3. Provincial Admission Boards: The provincial admission boards must operate under a transparent and consistent procedure and must employ unambiguous criteria in status determination that comply with international standards set out in the 1951 Convention relating to the Status of Refugees and its 1967 Protocol. Status determination should take place on a case by case basis with the right to appeal. Accession to and compliance with the 1951 Convention and 1967 Protocol as well as the promulgation of a Thai refugee law would greatly contribute to consistency and accountability. Thailand must abandon its current position that only those fleeing direct fighting are entitled to temporary stay in Thailand, in favor of a position which recognizes the Refugee Convention definition of "refugee" and places greater emphasis on the human rights abuses in Burma which forced refugees to flee. No refugee should be denied protection in Thailand. The boards should also consider convening and reviewing new cases on a regular and consistent basis.

4. Urban Refugees: The Thai government is entitled to decide where refugees will receive assistance but it is also obligated to ensure for the refugees safe passage, admission, care and protection within Thailand. Movement into a camp is not an acceptable option in every case. For those persons whose safety cannot be guaranteed at the border because of differences with the KNU, DKBA or other groups, Thailand must either provide a safe place of refuge or resettlement must remain an available option. Resettlement should be open without discrimination to any refugee who cannot otherwise receive international protection in Thailand.

5. Support for UNHCR: The international community must support and strengthen UNHCR in its current protection role in Thailand. Foreign embassies should actively intervene with the Thai government in support of UNHCR and make more frequent visits to the border to directly assess conditions there. The international community must insist that the Thai government comply with the international standards of voluntary return in safety and with dignity, respect for human rights, and protection monitoring by UNHCR. A resolution was unanimously adopted by the UN Commission for Human Rights in April 2000 calling on the Burmese government "To end the enforced displacement of persons and other causes of refugee flows to neighboring countries and to create conditions conducive to their voluntary return and full reintegration in safety and dignity." Until these conditions are met, there should be no no consideration given to repatriation of refugees to Burma.
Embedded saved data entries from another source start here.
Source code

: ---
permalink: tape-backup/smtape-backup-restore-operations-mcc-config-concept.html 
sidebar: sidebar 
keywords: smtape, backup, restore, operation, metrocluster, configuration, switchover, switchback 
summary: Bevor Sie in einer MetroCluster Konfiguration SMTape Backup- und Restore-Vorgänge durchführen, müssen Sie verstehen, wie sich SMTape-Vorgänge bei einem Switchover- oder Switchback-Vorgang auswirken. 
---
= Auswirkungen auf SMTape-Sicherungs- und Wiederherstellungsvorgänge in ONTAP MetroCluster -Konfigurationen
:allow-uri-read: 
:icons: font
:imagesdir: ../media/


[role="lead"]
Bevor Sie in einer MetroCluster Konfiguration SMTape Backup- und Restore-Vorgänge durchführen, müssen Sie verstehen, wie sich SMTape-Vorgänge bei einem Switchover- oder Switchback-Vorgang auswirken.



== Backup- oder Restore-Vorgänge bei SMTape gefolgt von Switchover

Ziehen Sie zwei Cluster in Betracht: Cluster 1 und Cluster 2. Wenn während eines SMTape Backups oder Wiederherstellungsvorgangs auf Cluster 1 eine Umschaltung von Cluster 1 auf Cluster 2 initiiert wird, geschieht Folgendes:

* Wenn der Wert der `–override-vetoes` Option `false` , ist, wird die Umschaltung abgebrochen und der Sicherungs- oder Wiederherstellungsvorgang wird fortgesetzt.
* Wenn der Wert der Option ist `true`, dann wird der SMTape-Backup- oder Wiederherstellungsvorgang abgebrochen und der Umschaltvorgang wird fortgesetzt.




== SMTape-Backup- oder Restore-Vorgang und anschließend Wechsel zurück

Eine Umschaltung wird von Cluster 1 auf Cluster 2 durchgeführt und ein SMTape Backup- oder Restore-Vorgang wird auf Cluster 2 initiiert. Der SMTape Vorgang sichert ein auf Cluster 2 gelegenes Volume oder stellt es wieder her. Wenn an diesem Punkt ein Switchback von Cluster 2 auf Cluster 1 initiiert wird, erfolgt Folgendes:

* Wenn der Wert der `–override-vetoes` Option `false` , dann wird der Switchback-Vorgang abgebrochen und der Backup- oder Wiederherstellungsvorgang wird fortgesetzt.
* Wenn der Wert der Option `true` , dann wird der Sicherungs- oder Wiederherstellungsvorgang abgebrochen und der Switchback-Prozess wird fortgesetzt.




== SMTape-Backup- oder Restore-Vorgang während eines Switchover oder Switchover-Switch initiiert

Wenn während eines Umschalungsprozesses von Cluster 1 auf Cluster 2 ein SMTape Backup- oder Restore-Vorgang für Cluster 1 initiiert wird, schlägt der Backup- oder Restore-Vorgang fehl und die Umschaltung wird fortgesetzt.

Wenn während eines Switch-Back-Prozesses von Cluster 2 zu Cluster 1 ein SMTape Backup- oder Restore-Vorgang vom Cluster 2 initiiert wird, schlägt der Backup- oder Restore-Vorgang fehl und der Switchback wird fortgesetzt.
6. Policy of the SPDC: Burmese authorities must end the abuses which have forced the refugees to flee to Thailand, and take concrete measures to implement the recommendations set forth in the April 2000 resolution of the U.N. Commission on Human Rights. In the resolution, the commission called for the SPDC to "ensure full respect for human rights and fundamental freedoms, including the freedoms of expression, association, movement and assembly, the right to a fair trial by an independent and impartial judiciary and the protection of the rights of persons belonging to ethnic and religious group minorities, and to put an end to violations of the right to life and integrity of the human being, to the practices of torture, abuse of women, forced labour and forced relocations and to enforced disappearances and summary executions."